Task brief => The listing that follows should be reproduced exactly, line for line.
----- Material provided
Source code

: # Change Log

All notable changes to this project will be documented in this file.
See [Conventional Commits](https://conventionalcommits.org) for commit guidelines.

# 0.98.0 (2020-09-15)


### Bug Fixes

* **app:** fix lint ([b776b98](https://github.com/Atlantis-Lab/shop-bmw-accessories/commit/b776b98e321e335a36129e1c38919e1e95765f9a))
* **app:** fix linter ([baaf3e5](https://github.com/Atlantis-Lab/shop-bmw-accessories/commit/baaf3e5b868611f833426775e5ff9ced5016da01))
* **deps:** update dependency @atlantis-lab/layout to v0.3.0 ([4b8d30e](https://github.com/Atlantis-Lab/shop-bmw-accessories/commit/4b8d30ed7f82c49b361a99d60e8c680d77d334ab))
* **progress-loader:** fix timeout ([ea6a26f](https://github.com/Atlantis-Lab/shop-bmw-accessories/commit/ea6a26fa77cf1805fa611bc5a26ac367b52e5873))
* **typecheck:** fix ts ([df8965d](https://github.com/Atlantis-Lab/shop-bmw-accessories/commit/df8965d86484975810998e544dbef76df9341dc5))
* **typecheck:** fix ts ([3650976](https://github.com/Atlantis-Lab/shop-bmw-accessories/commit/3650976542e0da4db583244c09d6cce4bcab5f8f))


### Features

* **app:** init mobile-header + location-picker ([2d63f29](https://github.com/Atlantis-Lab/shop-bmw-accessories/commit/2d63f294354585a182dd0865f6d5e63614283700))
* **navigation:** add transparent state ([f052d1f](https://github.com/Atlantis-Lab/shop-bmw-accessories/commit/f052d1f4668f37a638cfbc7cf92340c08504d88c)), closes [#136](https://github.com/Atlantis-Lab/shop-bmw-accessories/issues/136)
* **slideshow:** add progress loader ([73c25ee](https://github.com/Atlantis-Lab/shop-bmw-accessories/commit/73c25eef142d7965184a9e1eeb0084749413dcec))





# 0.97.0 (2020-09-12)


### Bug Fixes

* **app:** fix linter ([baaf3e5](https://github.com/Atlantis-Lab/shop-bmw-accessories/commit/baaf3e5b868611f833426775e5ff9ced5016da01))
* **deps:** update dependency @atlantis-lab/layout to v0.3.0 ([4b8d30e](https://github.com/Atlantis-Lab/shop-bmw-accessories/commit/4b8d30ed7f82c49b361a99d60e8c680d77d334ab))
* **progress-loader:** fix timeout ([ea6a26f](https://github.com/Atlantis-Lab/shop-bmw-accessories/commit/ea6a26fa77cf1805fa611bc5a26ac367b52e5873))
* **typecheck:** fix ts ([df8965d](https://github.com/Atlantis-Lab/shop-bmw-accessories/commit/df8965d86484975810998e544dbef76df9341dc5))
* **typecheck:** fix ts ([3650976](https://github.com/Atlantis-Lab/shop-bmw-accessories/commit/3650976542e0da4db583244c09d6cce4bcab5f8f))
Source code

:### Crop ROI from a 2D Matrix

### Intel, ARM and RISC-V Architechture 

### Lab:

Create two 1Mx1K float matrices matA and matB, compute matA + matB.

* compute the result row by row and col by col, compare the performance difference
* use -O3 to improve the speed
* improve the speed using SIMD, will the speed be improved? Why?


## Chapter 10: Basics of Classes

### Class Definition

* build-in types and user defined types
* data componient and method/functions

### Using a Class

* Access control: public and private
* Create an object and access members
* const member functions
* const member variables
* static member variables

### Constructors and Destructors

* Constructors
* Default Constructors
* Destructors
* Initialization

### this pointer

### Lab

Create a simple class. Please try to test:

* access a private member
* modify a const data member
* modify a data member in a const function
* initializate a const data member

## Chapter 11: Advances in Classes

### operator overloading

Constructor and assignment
----------
Response to this exercise =>
Source code

: # Change Log

All notable changes to this project will be documented in this file.
See [Conventional Commits](https://conventionalcommits.org) for commit guidelines.

# 0.98.0 (2020-09-15)


### Bug Fixes

* **app:** fix lint ([b776b98](https://github.com/Atlantis-Lab/shop-bmw-accessories/commit/b776b98e321e335a36129e1c38919e1e95765f9a))
* **app:** fix linter ([baaf3e5](https://github.com/Atlantis-Lab/shop-bmw-accessories/commit/baaf3e5b868611f833426775e5ff9ced5016da01))
* **deps:** update dependency @atlantis-lab/layout to v0.3.0 ([4b8d30e](https://github.com/Atlantis-Lab/shop-bmw-accessories/commit/4b8d30ed7f82c49b361a99d60e8c680d77d334ab))
* **progress-loader:** fix timeout ([ea6a26f](https://github.com/Atlantis-Lab/shop-bmw-accessories/commit/ea6a26fa77cf1805fa611bc5a26ac367b52e5873))
* **typecheck:** fix ts ([df8965d](https://github.com/Atlantis-Lab/shop-bmw-accessories/commit/df8965d86484975810998e544dbef76df9341dc5))
* **typecheck:** fix ts ([3650976](https://github.com/Atlantis-Lab/shop-bmw-accessories/commit/3650976542e0da4db583244c09d6cce4bcab5f8f))


### Features

* **app:** init mobile-header + location-picker ([2d63f29](https://github.com/Atlantis-Lab/shop-bmw-accessories/commit/2d63f294354585a182dd0865f6d5e63614283700))
* **navigation:** add transparent state ([f052d1f](https://github.com/Atlantis-Lab/shop-bmw-accessories/commit/f052d1f4668f37a638cfbc7cf92340c08504d88c)), closes [#136](https://github.com/Atlantis-Lab/shop-bmw-accessories/issues/136)
* **slideshow:** add progress loader ([73c25ee](https://github.com/Atlantis-Lab/shop-bmw-accessories/commit/73c25eef142d7965184a9e1eeb0084749413dcec))





# 0.97.0 (2020-09-12)


### Bug Fixes

* **app:** fix linter ([baaf3e5](https://github.com/Atlantis-Lab/shop-bmw-accessories/commit/baaf3e5b868611f833426775e5ff9ced5016da01))
* **deps:** update dependency @atlantis-lab/layout to v0.3.0 ([4b8d30e](https://github.com/Atlantis-Lab/shop-bmw-accessories/commit/4b8d30ed7f82c49b361a99d60e8c680d77d334ab))
* **progress-loader:** fix timeout ([ea6a26f](https://github.com/Atlantis-Lab/shop-bmw-accessories/commit/ea6a26fa77cf1805fa611bc5a26ac367b52e5873))
* **typecheck:** fix ts ([df8965d](https://github.com/Atlantis-Lab/shop-bmw-accessories/commit/df8965d86484975810998e544dbef76df9341dc5))
* **typecheck:** fix ts ([3650976](https://github.com/Atlantis-Lab/shop-bmw-accessories/commit/3650976542e0da4db583244c09d6cce4bcab5f8f))
Source code

:### Crop ROI from a 2D Matrix

### Intel, ARM and RISC-V Architechture 

### Lab:

Create two 1Mx1K float matrices matA and matB, compute matA + matB.

* compute the result row by row and col by col, compare the performance difference
* use -O3 to improve the speed
* improve the speed using SIMD, will the speed be improved? Why?


## Chapter 10: Basics of Classes

### Class Definition

* build-in types and user defined types
* data componient and method/functions

### Using a Class

* Access control: public and private
* Create an object and access members
* const member functions
* const member variables
* static member variables

### Constructors and Destructors

* Constructors
* Default Constructors
* Destructors
* Initialization

### this pointer

### Lab

Create a simple class. Please try to test:

* access a private member
* modify a const data member
* modify a data member in a const function
* initializate a const data member

## Chapter 11: Advances in Classes

### operator overloading

Constructor and assignment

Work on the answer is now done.